I think Detroit would be getting screwed. No way I would do that trade.


----------



## LOL (Jul 12, 2002)

That proposal is so retarded its not even worth the post. These are the kinda post that made nbadraft.net bad.


----------



## Bighead734 (Jul 15, 2002)

Now why would Detroit do that?

They give up the NBA's defensive player of the year and a 14/5 guy for a problem child and a great reserve, but decent starter?

Think before you post.


----------



## sIxErSmAn20 (Jul 23, 2002)

lemme tell u somethin
ben wallace is just a fatshot blocker and rebounder, cliffordis a loser who shoots too many 3pters and misses then anyway.


----------



## Juan (Jun 13, 2002)

> ben wallace is just a fatshot blocker and rebounder, cliffordis a loser who shoots too many 3pters and misses then anyway.

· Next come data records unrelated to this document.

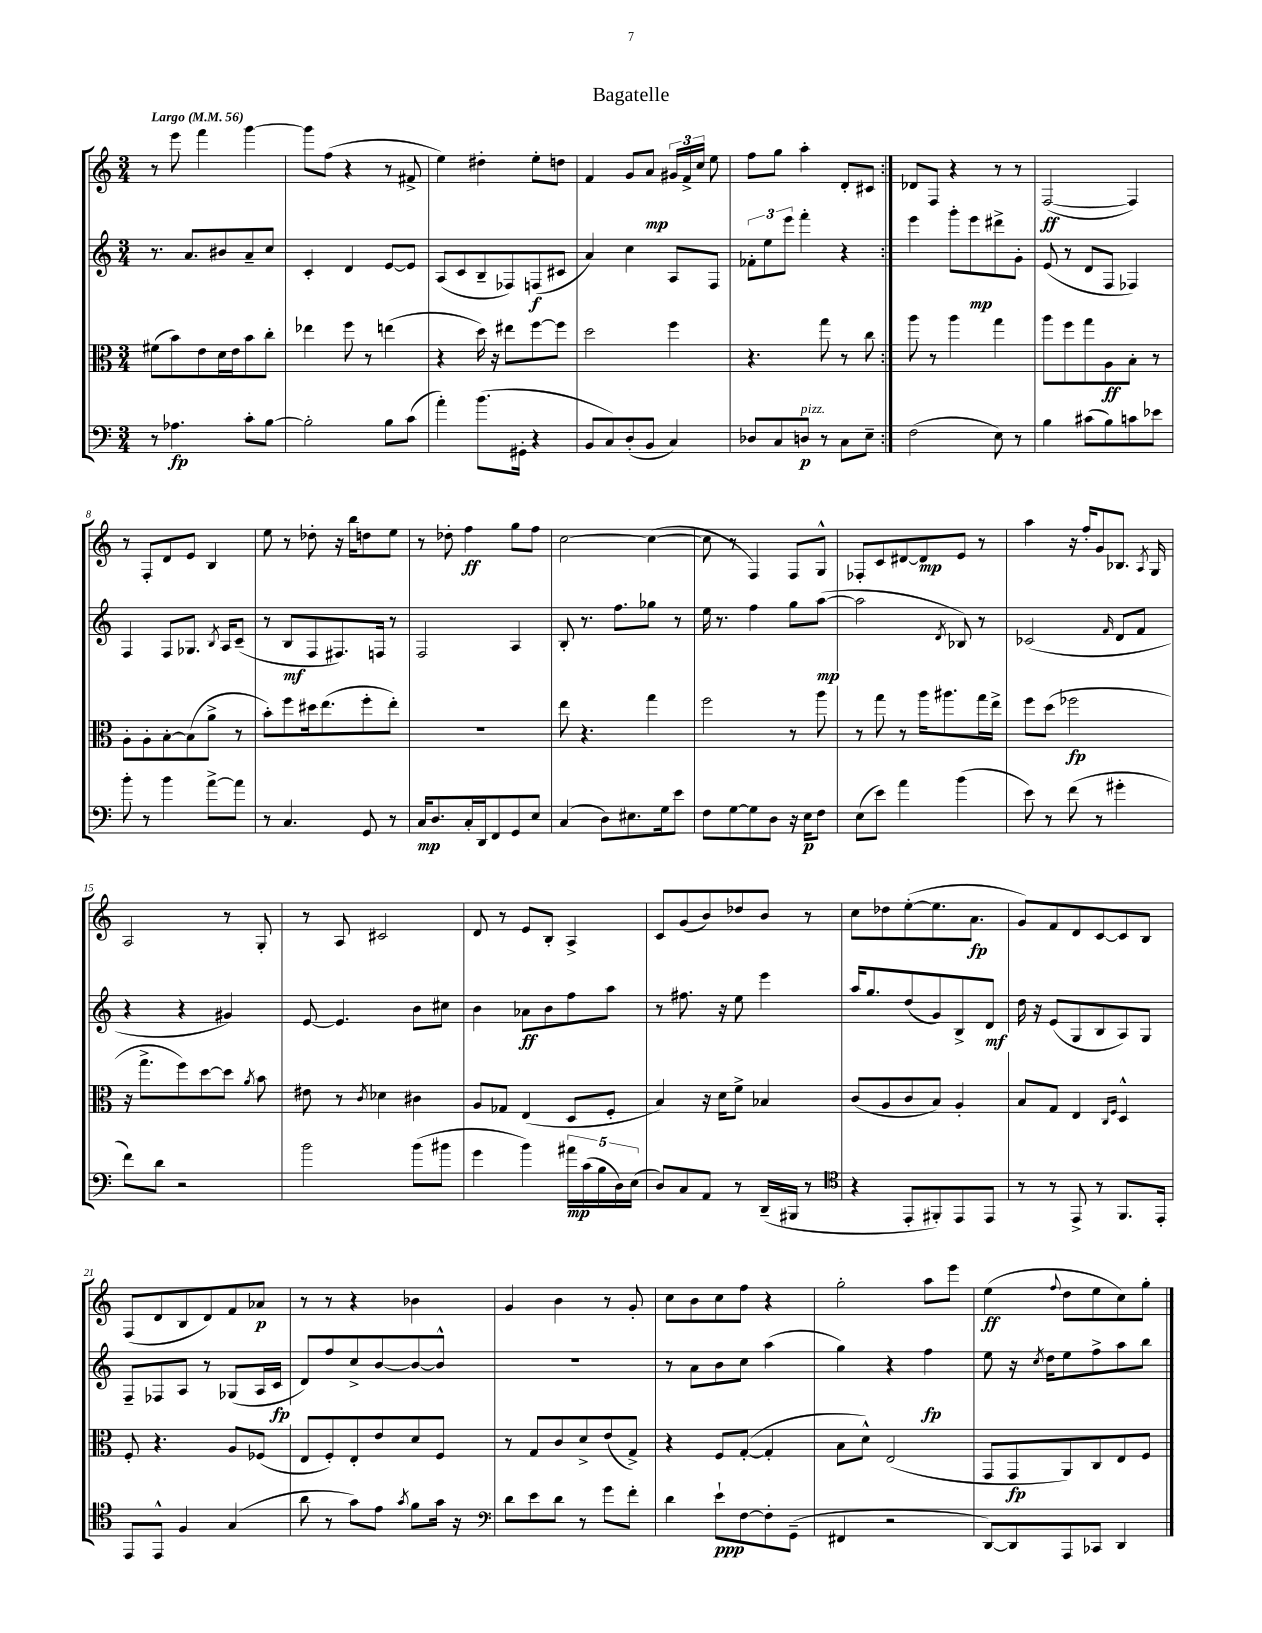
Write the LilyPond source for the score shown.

\header { title = "Bagatelle" }
<<
\new StaffGroup <<
\new Staff = "s0" {
    \clef treble \key c \major \numericTimeSignature \time 3/4 \tempo "Largo" 4 = 56
    \autoBeamOff \repeat volta 2 { r8 e'''8 f'''4 g'''4~ |
    g'''8[ f''8]( r4 r8 fis'8-> |
    e''4) dis''4-. e''8[-. d''8] |
    f'4 g'8[ a'8]\mp \tuplet 3/2 { gis'16[ f'16-> c''16] } e''8 |
    f''8[ g''8] a''4-. d'8[-. cis'8] | }
    des'8[ f8] r4 r8 r8 |
    f2~\ff( f4) |
    r8 f8[-. d'8 e'8] b4 |
    e''8 r8 des''8-. r16 b''16[ d''8 e''8] |
    r8 des''8-. f''4\ff g''8[ f''8] |
    c''2~ c''4~( |
    c''8 r8 f4) f8[ g8]-^ |
    fes8[-. c'8 dis'8~ dis'8\mp e'8] r8 |
    a''4 r16 f''16[-. g'8 bes8.] \acciaccatura { a8 } g16 |
    a2 r8 g8-. |
    r8 a8 cis'2 |
    d'8 r8 e'8[ b8]-. a4-> |
    c'8[ g'8( b'8) des''8 b'8] r8 |
    c''8[ des''8 e''8~-.( e''8. a'8.]\fp |
    g'8[) f'8 d'8 c'8~ c'8 b8] |
    f8[( d'8 b8 d'8) f'8 aes'8]\p |
    r8 r8 r4 bes'4 |
    g'4 b'4 r8 g'8-. |
    c''8[ b'8 c''8 f''8] r4 |
    g''2-. a''8[ e'''8] |
    e''4\ff( \appoggiatura { f''8 } d''8[ e''8 c''8) g''8]-. \bar "|." |
}
\new Staff = "s1" {
    \clef treble \key c \major \numericTimeSignature \time 3/4
    \autoBeamOff \repeat volta 2 { r8. a'8.[ bis'8 a'8-- c''8] |
    c'4-. d'4 e'8[~ e'8] |
    a8[( c'8 b8-- fes8) f8\f( cis'8] |
    a'4) c''4 a8[ f8] |
    \tuplet 3/2 { fes'8[-. e''8 e'''8] } f'''4-. r4 | }
    e'''4 g'''8[-. e'''8\mp dis'''8-> g'8]-. |
    e'8( r8 d'8[ f8] fes4) |
    f4 f8[ ges8.] \acciaccatura { b8 } a16[ c'8]--( |
    r8 b8[\mf f8 fis8.) f16] r8 |
    f2 a4 |
    b8-. r8. f''8.[ ges''8] r8 |
    e''16 r8. f''4 g''8[ a''8]~\mp( |
    a''2 \acciaccatura { d'8 } bes8) r8 |
    ces'2( \grace { f'16 } d'8[ f'8] |
    r4 r4 gis'4) |
    e'8~ e'4. b'8[ cis''8] |
    b'4 aes'8[\ff b'8 f''8 a''8] |
    r8 fis''8. r16 e''8 e'''4 |
    a''16[ g''8. d''8( g'8) b8-> d'8]\mf |
    d''16 r16 e'8[( g8 b8 a8) g8] |
    f8[-- fes8 a8] r8 ges8[( a16 c'16]\fp |
    d'8[) f''8 c''8-> b'8~ b'8~ b'8]-^ |
    R2. |
    r8 a'8[ b'8 c''8] a''4( |
    g''4) r4 f''4\fp |
    e''8 r16 \acciaccatura { c''8 } d''16[ e''8 f''8-> a''8 b''8] \bar "|." |
}
\new Staff = "s2" {
    \clef alto \key c \major \numericTimeSignature \time 3/4
    \autoBeamOff \repeat volta 2 { fis'8[( b'8) e'8 d'16 e'16 b'8 c''8]-. |
    ees''4 f''8 r8 e''4( |
    r4 d''16) r16 eis''8[ f''8~ f''8] |
    d''2 f''4 |
    r4. g''8 r8 c''8 | }
    a''8 r8 a''4 g''4 |
    a''8[ f''8 g''8 a8\ff b8]-. r8 |
    a8[-. a8-. b8~-. b8( a'8]-> r8 |
    b'8[-.) f''8 dis''16 e''8.( f''8-. e''8]-.) |
    R2. |
    e''8 r4. g''4 |
    f''2 r8 a''8 |
    r8 g''8 r8 a''16[ ais''8. g''16 e''16]-> |
    f''8[ d''8]( fes''2\fp |
    r16 g''8.[-> f''8) d''8~ d''8] \acciaccatura { a'8 } b'8 |
    eis'8 r8 \acciaccatura { c'8 } des'4 cis'4 |
    a8[ ges8] e4( d8[ f8]-. |
    b4) r16 d'16[ f'8]-> bes4 |
    c'8[( a8 c'8 b8]) a4-. |
    b8[ g8] e4 \grace { c16[ f16] } d4-^ |
    f8-. r4. a8[ fes8]( |
    e8[ f8-.) e8-. e'8 d'8 f8] |
    r8 g8[ c'8 d'8-> e'8( g8]->) |
    r4 f8[ g8]~-.( g4-. |
    b8[ d'8]-^) e2( |
    g,8[ g,8\fp a,8) c8 e8 f8] \bar "|." |
}
\new Staff = "s3" {
    \clef bass \key c \major \numericTimeSignature \time 3/4
    \autoBeamOff \repeat volta 2 { r8 aes4.\fp c'8[-. b8]~ |
    b2-. b8[ c'8]( |
    a'4-.) b'8.[( gis,16]-. r4 |
    b,8[ c8) d8-.( b,8] c4) |
    des8[ c8 d8]\p^\markup { \italic "pizz." } r8 c8[ e8]-- | }
    f2( e8) r8 |
    b4 cis'8[( b8) c'8 ees'8] |
    b'8-. r8 b'4 a'8[~-> a'8] |
    r8 c4. g,8 r8 |
    c16[\mp d8. c16-. d,16 f,8 g,8 e8] |
    c4( d8[) eis8. g16 e'8] |
    f8[ g8~ g8 d8] r16 e16[\p f8] |
    e8[( e'8]) a'4 b'4( |
    e'8) r8 f'8( r8 gis'4-. |
    f'8[) d'8] r2 |
    b'2 b'8[( bis'8] |
    g'4 b'4) \tuplet 5/4 { ais'16[\mp c'16( b16 d16) e16]( } |
    d8[) c8 a,8] r8 d,16[--( bis,,16] r8 |
    \clef tenor r4 e,8[-. fis,8-.) e,8 e,8] |
    r8 r8 e,8-> r8 f,8.[ e,16]-. |
    e,8[ e,8]-^ f4 g4( |
    a'8 r8 g'8[) e'8] \acciaccatura { g'8 } f'8[ g'16] r16 |
    \clef bass d'8[ e'8 d'8] r8 g'8[ f'8]-. |
    d'4 e'8[-!\ppp f8~ f8-. g,8]--( |
    fis,4 r2 |
    d,8[~) d,8 a,,8 ces,8] d,4 \bar "|." |
}
>>
>>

Then why do you want to trade for them?


----------



## Bighead734 (Jul 15, 2002)

> ben wallace is just a fatshot blocker and rebounder, cliffordis a loser who shoots too many 3pters and misses then anyway.


:laugh: :laugh: :laugh: 



OK yet, Wallace is still awesome, and Detroit still won with both of them.

:laugh:


----------



## SS_Solid_Snake (Jul 15, 2002)

Here is another bad trade idea, lets trade Glenn Robinson for Toni Kukoc. Oh, wait, that DID happen!


----------